= Thomas Brand (minister) =

English minister

Thomas Brand (1635–1691) was an English nonconformist minister and divine.

==Life==
Brand was the son of the rector of Leaden Roothing, Essex. He was educated at Bishop's Stortford, Hertfordshire, and Merton College, Oxford. There he studied law, and later entered the Temple.

An acquaintance with Samuel Annesley led Brand to decide to join the ministry. He entered the family of the Lady Dowager Roberts of Glassenbury, Kent, the education of whose four children he superintended. He caused the whole of his salary to be devoted to charity. He soon preached twice every Sunday, and frequently a third time in the evening, at a place two miles distant. He established weekly lectures at several places, and monthly fasts. On the death of the Rev. Mr. Poyntel of Staplehurst, he left Lady Roberts, went to Staplehurst, and was ordained. About two years later he married a widow, by whom he had several children, who all died young.
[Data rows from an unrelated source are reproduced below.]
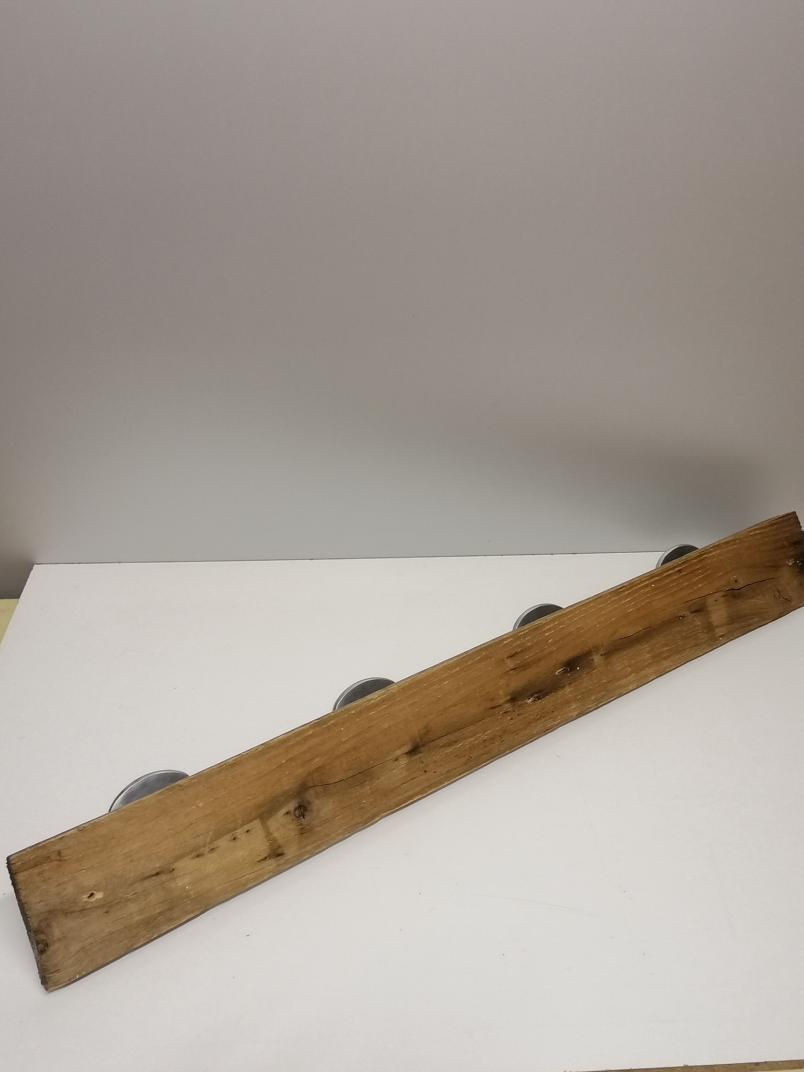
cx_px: 402
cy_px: 536
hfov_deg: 41.8
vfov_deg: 54.0
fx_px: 1053
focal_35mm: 34
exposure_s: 1/33.3
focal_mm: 4.75
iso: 400
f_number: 1.8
He continued at Staplehurst until driven away by persecution. After wanderings he settled near London. He built many meeting-houses, and contributed to their ministers' salaries. He gave away thousands of catechisms and other books, and reprinted twenty thousand of Joseph Alleine's Treatise on Conversion to be given away, altering the title to a Guide to Heaven. He and his friends sold bibles under cost price to all who desired them, provided they did not sell them again. Brand supported children of poor parents, and put them to trades. Jabez Earle, minister of the presbyterian congregation in Hanover Street, London, was one of his protégés. Brand said he ‘would not sell his estate because it was entailed, but he would squeeze it as long as he lived.’

Brand died 1 December 1691, and was buried in Bunhill Fields.